はじめに
“攻め”の価格設定に注目
この原稿を書いている段階でフィットの価格は明らかになっていません。ただ前述したようにディーラーでは事前予約を取っていたので、価格はある程度わかってきました。
まず1.3Lガソリンエンジンの「BASIC」。前述したように「ホンダセンシング」を標準装備するなどクルマとしての基本はしっかりおさえているモデルですが、車両本体価格は155万円前後になります。昨今、軽自動車の高価格化が気になるところですが、新型フィットはかなり挑戦的、攻めの価格設定にしてきました。もちろんBASICにはオートエアコンもありませんが(但しハイブリッドは燃費を向上させるために標準装備)「クルマは完全な足として使う」とかビジネスユースで使われる法人などにはかなり魅力的な価格設定と言えます。

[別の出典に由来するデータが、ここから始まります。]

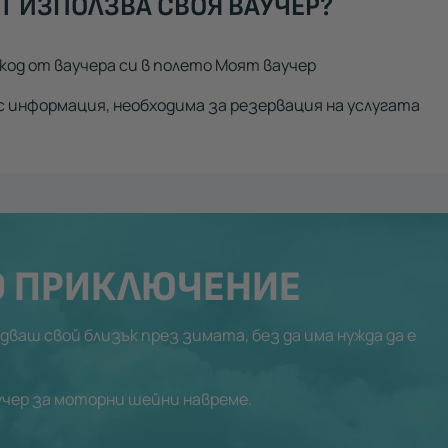
Т ИЗПОЛЗВА СВОЯ ВАУЧЕР?
код от ваучера си в полето Моят ваучер
 информация, необходима за резервация на услугата
О ПРИКЛЮЧЕНИЕ
ваш свой близък през зимата, без да има нужда да е
аучер за моторни шейни навреме.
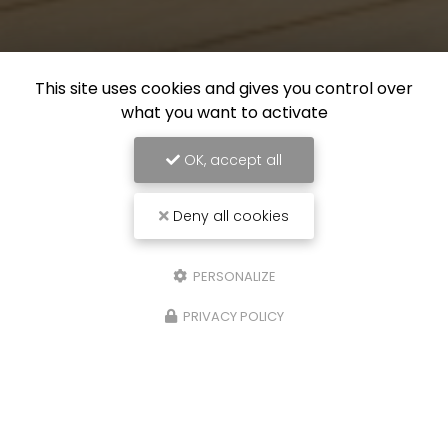
This site uses cookies and gives you control over
what you want to activate
OK, accept all
Deny all cookies
PERSONALIZE
PRIVACY POLICY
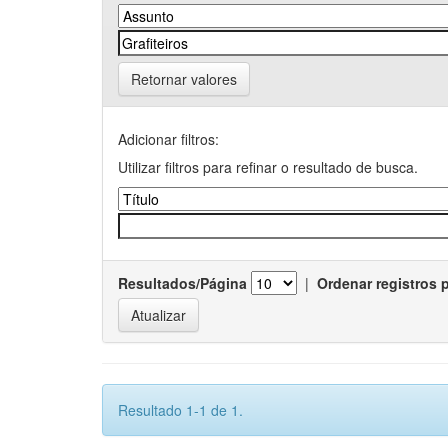
Retornar valores
Adicionar filtros:
Utilizar filtros para refinar o resultado de busca.
Resultados/Página
|
Ordenar registros 
Resultado 1-1 de 1.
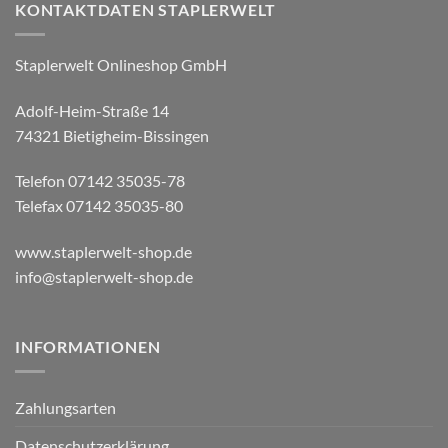
KONTAKTDATEN STAPLERWELT
Staplerwelt Onlineshop GmbH
Adolf-Heim-Straße 14
74321 Bietigheim-Bissingen
Telefon 07142 35035-78
Telefax 07142 35035-80
www.staplerwelt-shop.de
info@staplerwelt-shop.de
INFORMATIONEN
Zahlungsarten
Datenschutzerklärung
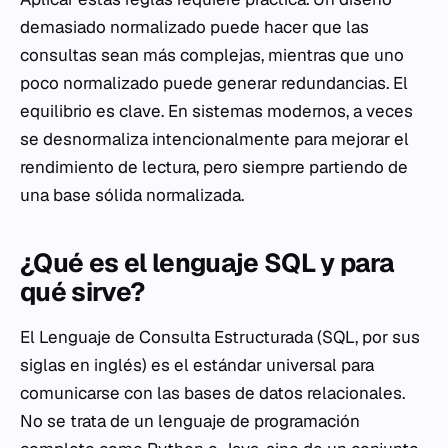
demasiado normalizado puede hacer que las
consultas sean más complejas, mientras que uno
poco normalizado puede generar redundancias. El
equilibrio es clave. En sistemas modernos, a veces
se desnormaliza intencionalmente para mejorar el
rendimiento de lectura, pero siempre partiendo de
una base sólida normalizada.
¿Qué es el lenguaje SQL y para
qué sirve?
El Lenguaje de Consulta Estructurada (SQL, por sus
siglas en inglés) es el estándar universal para
comunicarse con las bases de datos relacionales.
No se trata de un lenguaje de programación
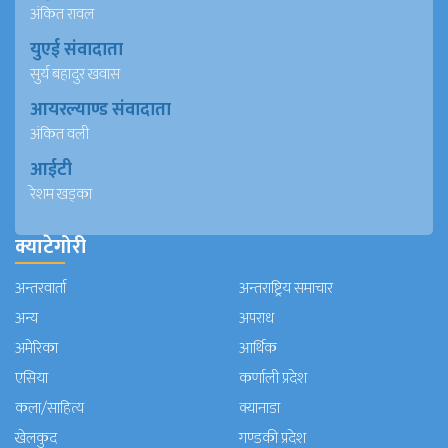
अंकित रावल
युएई संवादाता
सुर्य बहादुर खवास
आयरल्याण्ड संवादाता
अंकित वली
आईटी
रेशम खड्का
क्याटेगोरी
अन्तरवार्ता
अन्तराष्ट्रिय समाचार
अन्य
अपराध
अमेरिका
आर्थिक
एसिया
कर्णाली प्रदेश
कला/साहित्य
क्यानाडा
खेलकुद
गण्डकी प्रदेश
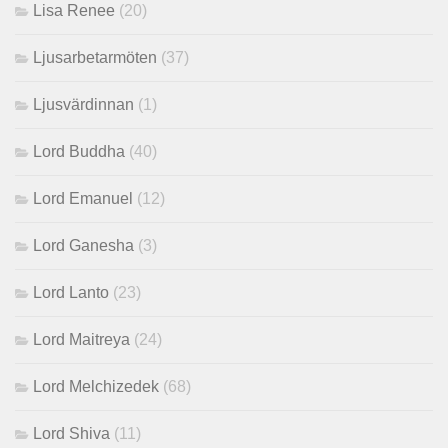
Lisa Renee
(20)
Ljusarbetarmöten
(37)
Ljusvärdinnan
(1)
Lord Buddha
(40)
Lord Emanuel
(12)
Lord Ganesha
(3)
Lord Lanto
(23)
Lord Maitreya
(24)
Lord Melchizedek
(68)
Lord Shiva
(11)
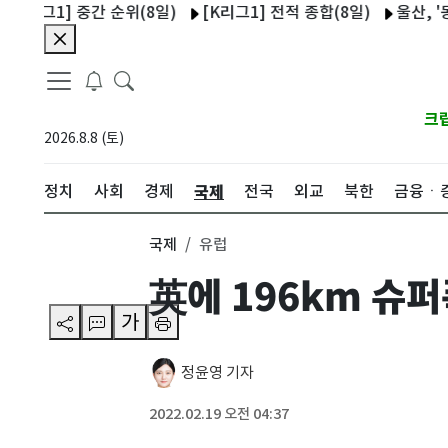
1] 중간 순위(8일)
[K리그1] 전적 종합(8일)
울산, '동해안 
크
2026.8.8 (토)
국제
정치
사회
경제
전국
외교
북한
금융ㆍ
국제
유럽
英에 196km 슈
가
정윤영 기자
2022.02.19 오전 04:37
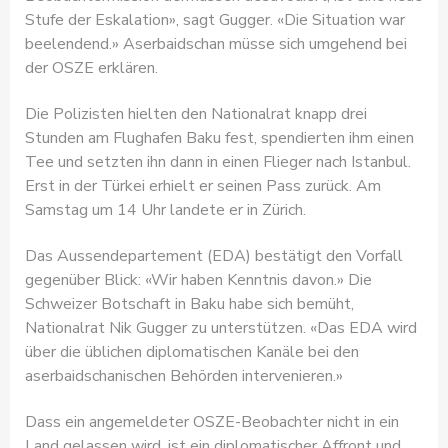
Stufe der Eskalation», sagt Gugger. «Die Situation war
beelendend.» Aserbaidschan müsse sich umgehend bei
der OSZE erklären.
Die Polizisten hielten den Nationalrat knapp drei
Stunden am Flughafen Baku fest, spendierten ihm einen
Tee und setzten ihn dann in einen Flieger nach Istanbul.
Erst in der Türkei erhielt er seinen Pass zurück. Am
Samstag um 14 Uhr landete er in Zürich.
Das Aussendepartement (EDA) bestätigt den Vorfall
gegenüber Blick: «Wir haben Kenntnis davon.» Die
Schweizer Botschaft in Baku habe sich bemüht,
Nationalrat Nik Gugger zu unterstützen. «Das EDA wird
über die üblichen diplomatischen Kanäle bei den
aserbaidschanischen Behörden intervenieren.»
Dass ein angemeldeter OSZE-Beobachter nicht in ein
Land gelassen wird, ist ein diplomatischer Affront und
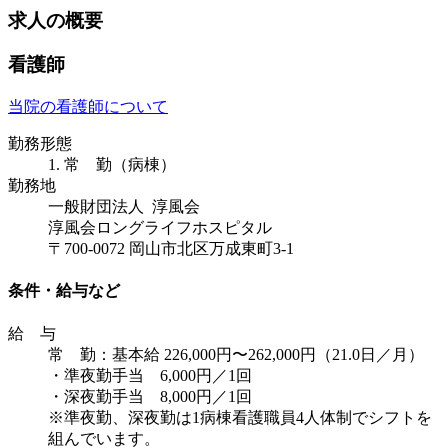
求人の概要
看護師
当院の看護師について
勤務形態
1. 常 勤（病棟）
勤務地
一般財団法人 淳風会
淳風会ロングライフホスピタル
〒700-0072 岡山市北区万成東町3-1
条件・給与など
給 与
常 勤：基本給 226,000円〜262,000円（21.0日／月）
・準夜勤手当 6,000円／1回
・深夜勤手当 8,000円／1回
※準夜勤、深夜勤は1病棟看護職員4人体制でシフトを
組んでいます。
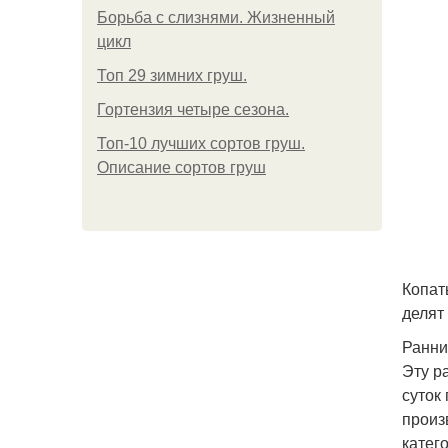
Борьба с слизнями. Жизненный
цикл
Топ 29 зимних груш.
Гортензия четыре сезона.
Топ-10 лучших сортов груш.
Описание сортов груш
Копат
делят
Ранни
Эту р
суток
произ
катег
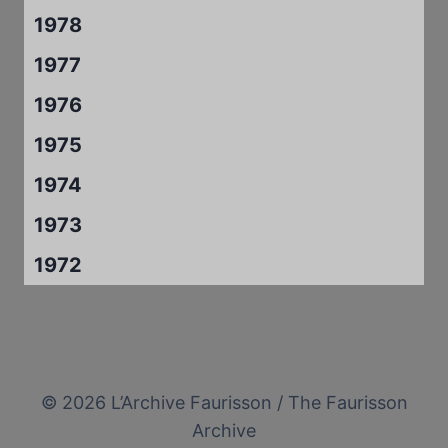
1978
1977
1976
1975
1974
1973
1972
© 2026 L’Archive Faurisson / The Faurisson
Archive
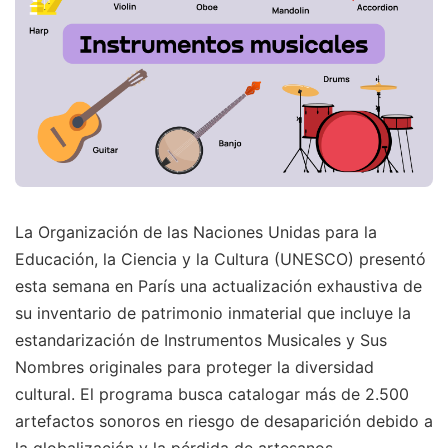
La Organización de las Naciones Unidas para la
Educación, la Ciencia y la Cultura (UNESCO) presentó
esta semana en París una actualización exhaustiva de
su inventario de patrimonio inmaterial que incluye la
estandarización de Instrumentos Musicales y Sus
Nombres originales para proteger la diversidad
cultural. El programa busca catalogar más de 2.500
artefactos sonoros en riesgo de desaparición debido a
la globalización y la pérdida de artesanos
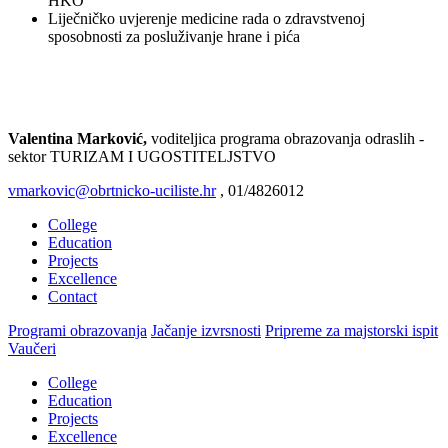
HKO
Liječničko uvjerenje medicine rada o zdravstvenoj
sposobnosti za posluživanje hrane i pića
Prijava
Valentina Marković,
voditeljica programa obrazovanja odraslih -
sektor TURIZAM I UGOSTITELJSTVO
vmarkovic@obrtnicko-uciliste.hr
, 01/4826012
College
Education
Projects
Excellence
Contact
Programi obrazovanja
Jačanje izvrsnosti
Pripreme za majstorski ispit
Vaučeri
College
Education
Projects
Excellence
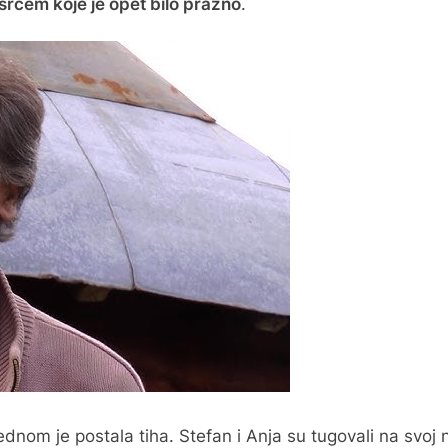
srcem koje je opet bilo prazno
.
nom je postala tiha. Stefan i Anja su tugovali na svoj n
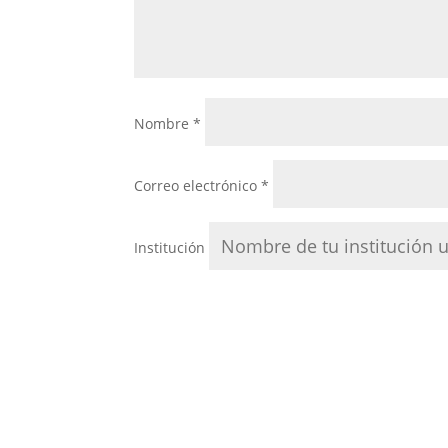
Nombre
*
Correo electrónico
*
Institución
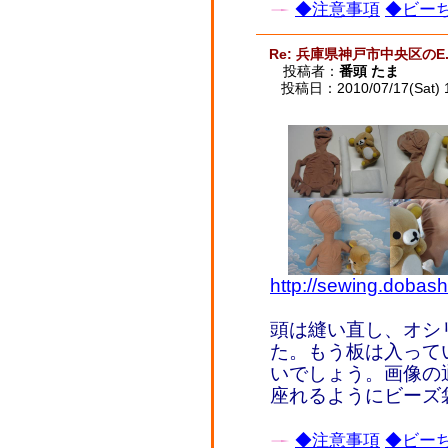
◆注意事項
◆ビーち
Re: 兵庫県神戸市中央区のE.
投稿者：
番頭 たま
投稿日：2010/07/17(Sat) 
http://sewing.dobash
頭は縫い直し、オシ
た。もう板は入って
いでしょう。画像の
座れるようにビーズ袋
◆注意事項
◆ビーち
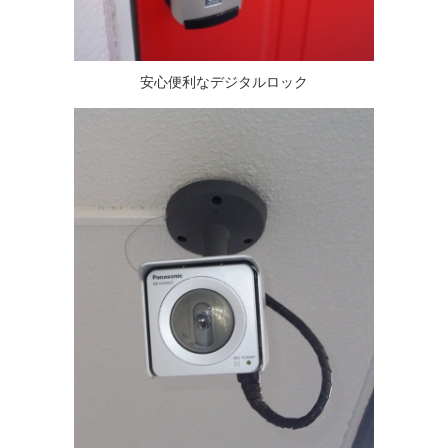
安心便利なデジタルロック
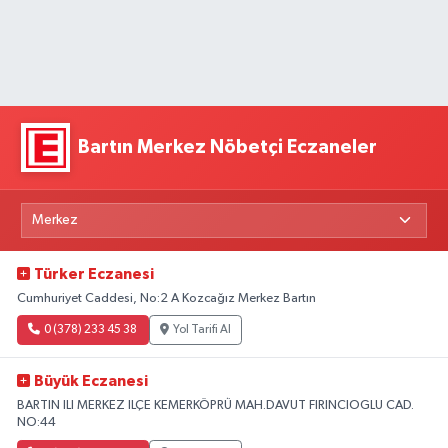
Bartın Merkez Nöbetçi Eczaneler
Türker Eczanesi
Cumhuriyet Caddesi, No:2 A Kozcağız Merkez Bartın
0 (378) 233 45 38
Yol Tarifi Al
Büyük Eczanesi
BARTIN ILI MERKEZ ILÇE KEMERKÖPRÜ MAH.DAVUT FIRINCIOGLU CAD.
NO:44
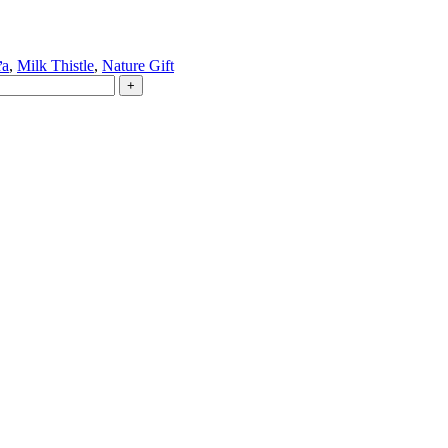
ữa
,
Milk Thistle
,
Nature Gift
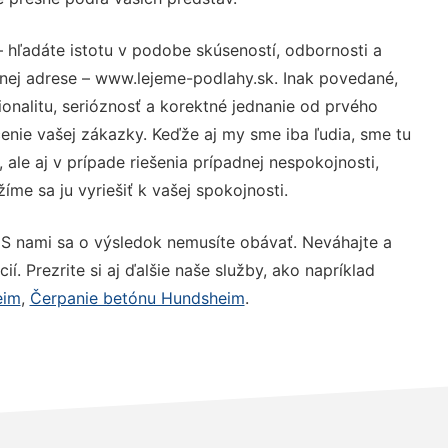
 hľadáte istotu v podobe skúseností, odbornosti a
nej adrese – www.lejeme-podlahy.sk. Inak povedané,
nalitu, serióznosť a korektné jednanie od prvého
nie vašej zákazky. Keďže aj my sme iba ľudia, sme tu
 ale aj v prípade riešenia prípadnej nespokojnosti,
me sa ju vyriešiť k vašej spokojnosti.
 S nami sa o výsledok nemusíte obávať. Neváhajte a
ií. Prezrite si aj ďalšie naše služby, ako napríklad
eim
,
Čerpanie betónu Hundsheim
.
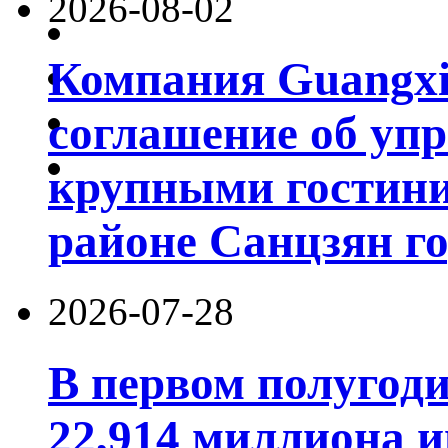
2026-08-02
Компания Guangxi
соглашение об уп
крупными гостин
районе Санцзян г
2026-07-28
В первом полугод
22,914 миллиона 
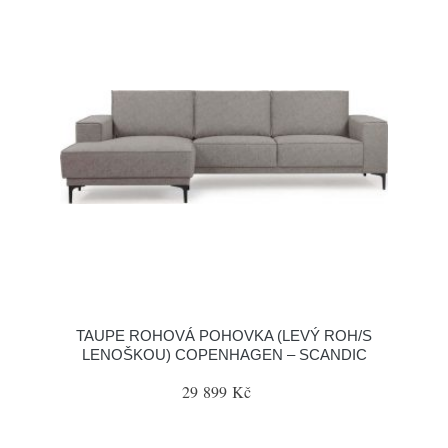
TAUPE ROHOVÁ POHOVKA (LEVÝ ROH/S
LENOŠKOU) COPENHAGEN – SCANDIC
29 899 Kč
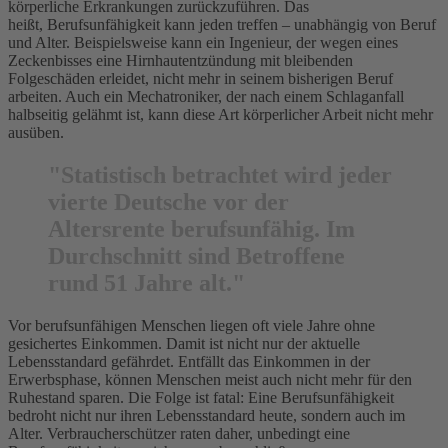
körperliche Erkrankungen zurückzuführen. Das
heißt, Berufsunfähigkeit kann jeden treffen – unabhängig von Beruf
und Alter. Beispielsweise kann ein Ingenieur, der wegen eines
Zeckenbisses eine Hirnhautentzündung mit bleibenden
Folgeschäden erleidet, nicht mehr in seinem bisherigen Beruf
arbeiten. Auch ein Mechatroniker, der nach einem Schlaganfall
halbseitig gelähmt ist, kann diese Art körperlicher Arbeit nicht mehr
ausüben.
"Statistisch betrachtet wird jeder
vierte Deutsche vor der
Altersrente berufsunfähig. Im
Durchschnitt sind Betroffene
rund 51 Jahre alt."
Vor berufsunfähigen Menschen liegen oft viele Jahre ohne
gesichertes Einkommen. Damit ist nicht nur der aktuelle
Lebensstandard gefährdet. Entfällt das Einkommen in der
Erwerbsphase, können Menschen meist auch nicht mehr für den
Ruhestand sparen. Die Folge ist fatal: Eine Berufsunfähigkeit
bedroht nicht nur ihren Lebensstandard heute, sondern auch im
Alter. Verbraucherschützer raten daher, unbedingt eine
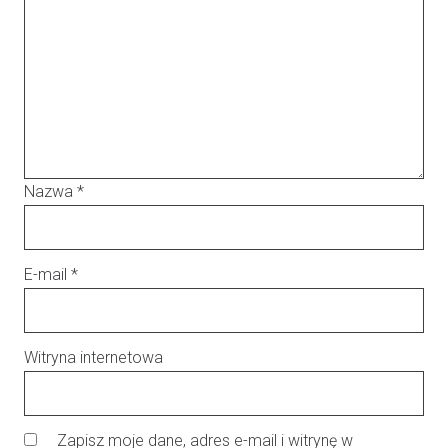
Nazwa
*
E-mail
*
Witryna internetowa
Zapisz moje dane, adres e-mail i witrynę w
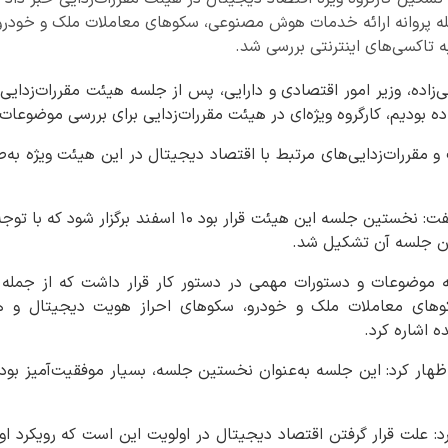
مله پروانه ارائه خدمات هوش مصنوعی، سکوهای معاملات ملک و خودرو
ه تاکسی‌های اینترنتی بررسی شد.
‌زاده، وزیر امور اقتصادی و دارایی، پس از جلسه هیئت مقررات‌زدایی 
 بودیم، کارگروه ویژه‌ای در هیئت مقررات‌زدایی برای بررسی موضوعات 
و مقررات‌زدایی‌های مرتبط با اقتصاد دیجیتال در این هیئت ویژه ب
وزیر امور اقتصادی و دارایی گفت: نخستین جلسه این هیئت قرار
ولین جلسه آن تشکیل شد.
ه موضوعات و دستورات مهمی در دستور کار قرار داشت که از جمله آن‌
ی معاملات ملک و خودرو، سکوهای احراز هویت دیجیتال و همچ
ه اشاره کرد.
ظهار کرد: این جلسه به‌عنوان نخستین جلسه، بسیار موفقیت‌آمیز بود
کرد: علت قرار گرفتن اقتصاد دیجیتال در اولویت این است که رویکرد او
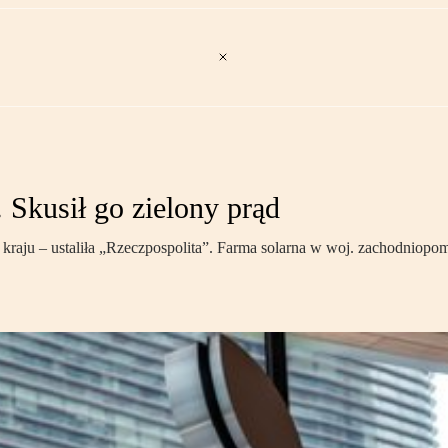
 Skusił go zielony prąd
 kraju – ustaliła „Rzeczpospolita”. Farma solarna w woj. zachodniopo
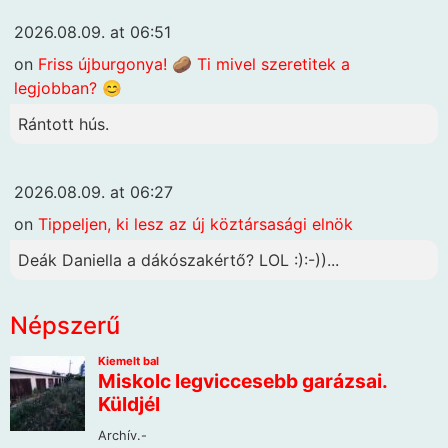
2026.08.09. at 06:51
on
Friss újburgonya! 🥔 Ti mivel szeretitek a
legjobban? 😊
Rántott hús.
2026.08.09. at 06:27
on
Tippeljen, ki lesz az új köztársasági elnök
Deák Daniella a dákószakértő? LOL :):-))...
Népszerű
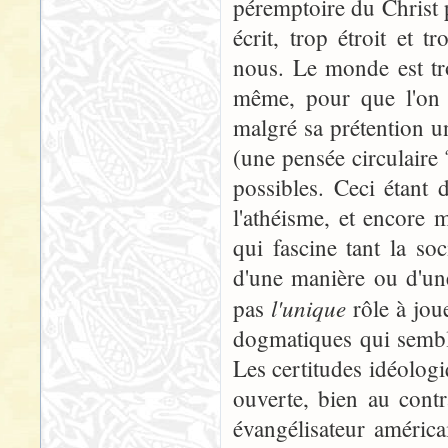
péremptoire du Christ p
écrit, trop étroit et 
nous. Le monde est tr
même, pour que l'on p
malgré sa prétention u
(une pensée circulaire
possibles. Ceci étant 
l'athéisme, et encore 
qui fascine tant la so
d'une manière ou d'un
l'unique
pas
rôle à joue
dogmatiques qui sembl
Les certitudes idéolog
ouverte, bien au contr
évangélisateur améric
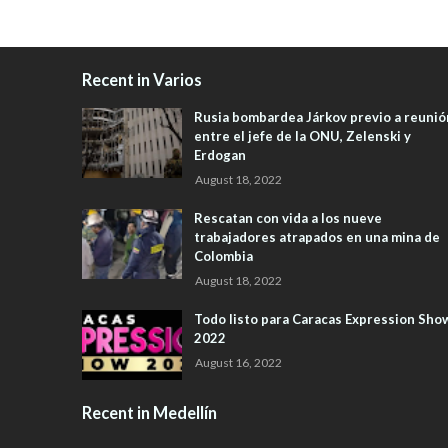
Recent in Varios
Rusia bombardea Járkov previo a reunió
entre el jefe de la ONU, Zelenski y
Erdogan
August 18, 2022
Rescatan con vida a los nueve
trabajadores atrapados en una mina de
Colombia
August 18, 2022
Todo listo para Caracas Expression Sho
2022
August 16, 2022
Recent in Medellín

一方、中核となる「HOME」にはその分、本革巻きステアリングホイールやシート表皮など上質なものが装備されます。この「HOME」のガソリン車は170万円を少し超える価格、つまり新型フィットはこの価格ゾーンから実質商売をスタートさせることになります。これに前述したコネクテッド&対応カーナビを装着すれば車両価格は当然上がりますが、基本装備が充実しているので全体的にはコスパは高いと考えられます。
「HOME」の室内。シート表皮も上質なものが設定されます
ハイブリッドの価格をどう見るか
一方、注目のハイブリッドですが「BASIC」の場合、装備がガソリン車とイコールにならない設定なので、価格差は45万円弱高くなります。それでも車両本体価格を200万円以下に抑えているのは巧みな価格設定と感じました。
ガソリン車とハイブリッド車の装備が同等であれば、その差は縮まります。注目している「CROSSTAR」の場合だとこれが約35万円位の差で収まるわけです。
価格差を燃費(ガソリン代)で取り戻すためには相当な距離を走らなければいけませんが、そもそもハイブリッドにはモーター領域で走ることによる静粛性の高さや独特の運転感覚を味わうことが可能です。年間の走行距離が短く、コスト自体を抑えたい人にはガソリン車がオススメですし、ハイブリッド車との価格差を逆に他のグレードに回すというのも賢い買い方のひとつと言えます。
当面ガチンコのライバルとなるトヨタ・ヤリスとの価格差はグレードにもよりますが、それ程の差はありません。さらに言えば装備差もありますので購入時にはその辺も含めて考える必要があります。
MONEY PLUSでもその辺は今後伝えていきますが、いずれにせよユーザーにとってはコンパクトカー選びが面白くなってきたことは間違い無いでしょう。